Even well-intentioned clemency actions occasionally backfire. In 2008 and 2009, former Arkansas Gov. Mike Huckabee faced political attacks over commutations given to two prisoners who later went on to murder others. In one case, Huckabee argued with some justification that the action was enabled by his predecessor, but in the other he had no such defense.
Small wonder, then, that Obama has exercised caution. That may change, though, as Obama tries to establish a legacy on curtailing minimum sentencing in drug-related crimes. Yahoo's Liz Goodwin reports that Obama may be preparing to act soon to issue a significant number of pardons and commutations for those trapped in unjust mandatory-minimum sentences. Goodwin says "hundreds, perhaps thousands" of prisoners may find themselves freed by Obama over the final two-plus years of his presidency, which would challenge even FDR and LBJ's single-year records if it came to pass. The White House plans to streamline its clemency procedures, in part by replacing the Pardon Attorney Ronald Rogers, who is under fire for "mishandling a high-profile clemency petition."
This is long overdue. Congress passed mandatory-minimum sentencing over justified dissatisfaction with the judiciary for being too lenient. The problem, though, is that even the good intentions of these laws lead to obvious cases of injustice. Goodwin highlights one such case, that of Barbara Scrivner, who got 30 years without parole for taking part in a meth ring. Despite playing a minor role — her husband masterminded the ring — the judge had no choice but to hand down the 30-year sentence. That specific mandatory-minimum requirement has since been repealed, and prosecutors tell Goodwin that Scrivner probably wouldn't have gotten a 20-year sentence today — which is how long she's already served.

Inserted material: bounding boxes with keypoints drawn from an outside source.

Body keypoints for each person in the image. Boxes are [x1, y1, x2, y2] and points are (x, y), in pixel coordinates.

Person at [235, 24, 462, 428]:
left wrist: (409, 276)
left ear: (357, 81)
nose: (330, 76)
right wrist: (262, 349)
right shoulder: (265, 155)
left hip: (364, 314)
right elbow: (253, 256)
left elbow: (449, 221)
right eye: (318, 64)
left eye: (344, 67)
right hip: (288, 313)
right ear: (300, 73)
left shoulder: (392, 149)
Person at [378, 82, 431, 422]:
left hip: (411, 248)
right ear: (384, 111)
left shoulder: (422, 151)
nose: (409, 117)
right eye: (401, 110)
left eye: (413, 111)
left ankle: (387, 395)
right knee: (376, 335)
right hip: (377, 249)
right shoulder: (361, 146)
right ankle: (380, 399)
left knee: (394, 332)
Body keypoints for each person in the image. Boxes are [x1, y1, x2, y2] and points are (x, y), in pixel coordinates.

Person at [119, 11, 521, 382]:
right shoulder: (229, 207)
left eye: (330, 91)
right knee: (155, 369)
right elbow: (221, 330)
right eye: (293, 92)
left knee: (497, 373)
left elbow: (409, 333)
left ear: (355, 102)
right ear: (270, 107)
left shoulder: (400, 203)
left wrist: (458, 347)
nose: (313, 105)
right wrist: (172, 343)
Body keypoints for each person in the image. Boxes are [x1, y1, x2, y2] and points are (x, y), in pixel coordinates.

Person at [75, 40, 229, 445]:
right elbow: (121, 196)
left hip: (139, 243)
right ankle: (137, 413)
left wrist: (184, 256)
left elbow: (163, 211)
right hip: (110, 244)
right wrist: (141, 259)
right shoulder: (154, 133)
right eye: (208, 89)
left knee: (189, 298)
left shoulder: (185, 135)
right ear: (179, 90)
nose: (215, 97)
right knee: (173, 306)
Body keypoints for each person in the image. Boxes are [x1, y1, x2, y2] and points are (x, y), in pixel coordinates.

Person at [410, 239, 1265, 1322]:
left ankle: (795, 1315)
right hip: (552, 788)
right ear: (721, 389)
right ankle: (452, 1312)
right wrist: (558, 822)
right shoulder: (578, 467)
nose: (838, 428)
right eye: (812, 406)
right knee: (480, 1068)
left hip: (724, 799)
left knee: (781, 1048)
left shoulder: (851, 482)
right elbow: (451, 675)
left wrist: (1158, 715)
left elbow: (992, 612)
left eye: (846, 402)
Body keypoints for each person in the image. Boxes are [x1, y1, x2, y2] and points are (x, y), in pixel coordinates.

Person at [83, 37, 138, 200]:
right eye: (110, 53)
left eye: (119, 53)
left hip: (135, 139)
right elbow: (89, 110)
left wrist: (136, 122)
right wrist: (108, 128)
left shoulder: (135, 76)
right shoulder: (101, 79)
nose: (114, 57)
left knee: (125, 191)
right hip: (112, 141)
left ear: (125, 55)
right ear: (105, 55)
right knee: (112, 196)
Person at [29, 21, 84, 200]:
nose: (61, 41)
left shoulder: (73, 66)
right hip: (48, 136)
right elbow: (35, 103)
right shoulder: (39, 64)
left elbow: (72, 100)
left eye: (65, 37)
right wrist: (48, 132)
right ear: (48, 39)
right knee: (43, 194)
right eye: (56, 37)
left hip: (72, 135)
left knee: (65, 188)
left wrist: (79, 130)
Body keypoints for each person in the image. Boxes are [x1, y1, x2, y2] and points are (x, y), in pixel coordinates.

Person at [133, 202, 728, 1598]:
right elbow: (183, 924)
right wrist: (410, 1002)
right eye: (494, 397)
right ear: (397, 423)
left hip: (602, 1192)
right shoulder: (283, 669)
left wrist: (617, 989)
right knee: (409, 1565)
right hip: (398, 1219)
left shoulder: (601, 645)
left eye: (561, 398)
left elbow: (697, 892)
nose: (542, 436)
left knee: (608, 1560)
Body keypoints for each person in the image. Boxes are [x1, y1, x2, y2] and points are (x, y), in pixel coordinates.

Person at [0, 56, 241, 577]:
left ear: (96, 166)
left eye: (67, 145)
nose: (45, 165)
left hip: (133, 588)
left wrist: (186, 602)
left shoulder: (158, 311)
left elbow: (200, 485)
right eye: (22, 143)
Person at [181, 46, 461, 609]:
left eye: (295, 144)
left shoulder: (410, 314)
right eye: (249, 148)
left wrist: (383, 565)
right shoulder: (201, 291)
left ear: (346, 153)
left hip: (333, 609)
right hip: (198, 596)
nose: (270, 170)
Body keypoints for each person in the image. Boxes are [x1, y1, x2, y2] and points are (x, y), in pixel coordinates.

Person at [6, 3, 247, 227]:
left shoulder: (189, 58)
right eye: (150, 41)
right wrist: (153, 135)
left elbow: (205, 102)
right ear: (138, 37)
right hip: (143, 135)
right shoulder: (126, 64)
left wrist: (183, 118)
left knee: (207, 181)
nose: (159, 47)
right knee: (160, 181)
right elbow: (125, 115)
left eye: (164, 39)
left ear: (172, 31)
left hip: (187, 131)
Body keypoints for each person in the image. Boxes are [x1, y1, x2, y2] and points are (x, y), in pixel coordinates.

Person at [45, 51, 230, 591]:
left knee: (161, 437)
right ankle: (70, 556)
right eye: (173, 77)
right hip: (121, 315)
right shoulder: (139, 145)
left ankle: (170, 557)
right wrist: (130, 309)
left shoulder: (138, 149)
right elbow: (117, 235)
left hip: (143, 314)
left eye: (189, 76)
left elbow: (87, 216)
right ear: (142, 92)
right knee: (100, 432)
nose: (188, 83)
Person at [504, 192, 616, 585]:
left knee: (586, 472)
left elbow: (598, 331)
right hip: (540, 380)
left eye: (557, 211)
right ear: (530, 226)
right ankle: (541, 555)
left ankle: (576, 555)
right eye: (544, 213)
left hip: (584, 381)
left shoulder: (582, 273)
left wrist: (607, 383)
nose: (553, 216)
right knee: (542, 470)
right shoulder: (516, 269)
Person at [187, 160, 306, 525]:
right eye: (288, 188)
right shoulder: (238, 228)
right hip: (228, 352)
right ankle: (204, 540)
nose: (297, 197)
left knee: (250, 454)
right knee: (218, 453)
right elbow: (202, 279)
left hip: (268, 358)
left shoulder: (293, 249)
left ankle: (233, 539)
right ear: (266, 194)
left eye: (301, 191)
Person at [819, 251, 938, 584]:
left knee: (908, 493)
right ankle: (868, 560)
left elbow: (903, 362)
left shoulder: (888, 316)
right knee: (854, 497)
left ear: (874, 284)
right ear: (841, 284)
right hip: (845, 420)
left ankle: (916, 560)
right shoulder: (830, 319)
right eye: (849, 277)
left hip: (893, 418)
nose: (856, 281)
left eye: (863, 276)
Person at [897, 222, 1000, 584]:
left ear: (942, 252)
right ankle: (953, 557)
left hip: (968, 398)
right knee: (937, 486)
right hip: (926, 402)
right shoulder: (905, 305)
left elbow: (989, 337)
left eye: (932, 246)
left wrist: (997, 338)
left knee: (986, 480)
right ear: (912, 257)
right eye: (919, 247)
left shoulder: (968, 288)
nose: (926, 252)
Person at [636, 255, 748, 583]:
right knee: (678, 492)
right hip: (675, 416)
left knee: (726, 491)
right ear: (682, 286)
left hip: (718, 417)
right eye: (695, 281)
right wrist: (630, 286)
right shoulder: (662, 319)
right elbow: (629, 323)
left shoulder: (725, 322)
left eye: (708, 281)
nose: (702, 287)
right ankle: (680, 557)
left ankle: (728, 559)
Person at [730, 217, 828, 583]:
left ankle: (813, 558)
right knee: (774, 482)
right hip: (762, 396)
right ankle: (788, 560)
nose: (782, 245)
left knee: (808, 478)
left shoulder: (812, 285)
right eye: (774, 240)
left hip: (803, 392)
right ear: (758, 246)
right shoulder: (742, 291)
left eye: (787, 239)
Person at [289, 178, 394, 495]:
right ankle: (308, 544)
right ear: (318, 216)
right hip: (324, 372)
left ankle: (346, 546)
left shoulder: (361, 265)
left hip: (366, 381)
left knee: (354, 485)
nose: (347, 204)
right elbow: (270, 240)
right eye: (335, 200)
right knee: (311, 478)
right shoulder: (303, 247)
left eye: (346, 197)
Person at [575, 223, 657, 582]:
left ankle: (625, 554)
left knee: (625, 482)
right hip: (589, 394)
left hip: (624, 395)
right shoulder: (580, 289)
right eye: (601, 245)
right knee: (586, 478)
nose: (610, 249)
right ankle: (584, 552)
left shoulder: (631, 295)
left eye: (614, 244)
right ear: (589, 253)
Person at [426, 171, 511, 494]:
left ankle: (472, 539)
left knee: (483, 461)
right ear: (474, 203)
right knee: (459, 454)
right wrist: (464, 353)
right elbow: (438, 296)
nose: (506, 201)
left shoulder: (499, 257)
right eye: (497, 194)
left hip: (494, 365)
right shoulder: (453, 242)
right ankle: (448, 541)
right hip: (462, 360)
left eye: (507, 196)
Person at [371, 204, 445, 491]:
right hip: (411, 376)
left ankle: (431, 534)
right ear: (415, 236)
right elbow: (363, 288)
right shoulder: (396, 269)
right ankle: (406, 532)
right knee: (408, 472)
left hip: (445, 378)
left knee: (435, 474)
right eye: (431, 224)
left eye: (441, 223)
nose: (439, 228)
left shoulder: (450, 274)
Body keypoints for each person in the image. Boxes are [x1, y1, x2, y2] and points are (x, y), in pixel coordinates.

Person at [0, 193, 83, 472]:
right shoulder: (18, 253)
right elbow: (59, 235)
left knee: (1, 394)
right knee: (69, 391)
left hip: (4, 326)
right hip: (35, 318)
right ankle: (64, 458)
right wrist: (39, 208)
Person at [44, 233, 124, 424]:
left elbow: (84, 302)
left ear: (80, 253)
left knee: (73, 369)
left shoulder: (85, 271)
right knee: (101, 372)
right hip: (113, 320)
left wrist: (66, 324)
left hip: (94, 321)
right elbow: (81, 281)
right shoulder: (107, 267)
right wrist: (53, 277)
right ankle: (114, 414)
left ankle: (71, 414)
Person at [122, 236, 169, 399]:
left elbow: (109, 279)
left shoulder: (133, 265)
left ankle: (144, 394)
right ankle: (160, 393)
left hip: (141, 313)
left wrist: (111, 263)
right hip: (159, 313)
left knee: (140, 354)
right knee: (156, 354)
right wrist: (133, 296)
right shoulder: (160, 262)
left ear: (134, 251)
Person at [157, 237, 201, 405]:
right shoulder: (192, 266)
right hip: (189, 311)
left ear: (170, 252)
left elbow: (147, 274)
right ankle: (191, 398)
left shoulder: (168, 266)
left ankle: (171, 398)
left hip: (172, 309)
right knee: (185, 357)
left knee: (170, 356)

The near-absolute power of the pardon was meant for cases like Scrivner, and others trapped by excessive prosecution or sentencing. People who commit serious crimes should expect serious consequences, but justice requires that the punishment fit the crime. No system of justice is perfect, of course. When the judicial process fails to deliver a just outcome, governors and presidents should exercise their authority to correct the excesses, while employing a competent screening process to assure that cases of true injustice receive clemency, rather than those that are mere favors for those with political connections.
Shakespeare's Portia wasn't quite finished with the quality of mercy. "It is twice blest," she explains, "it blesseth him that gives and him that takes." Perhaps we will see presidents and governors absorb that wisdom and offer a greater number of prudent exercises of executive clemency, choosing mercy and courage over political safety.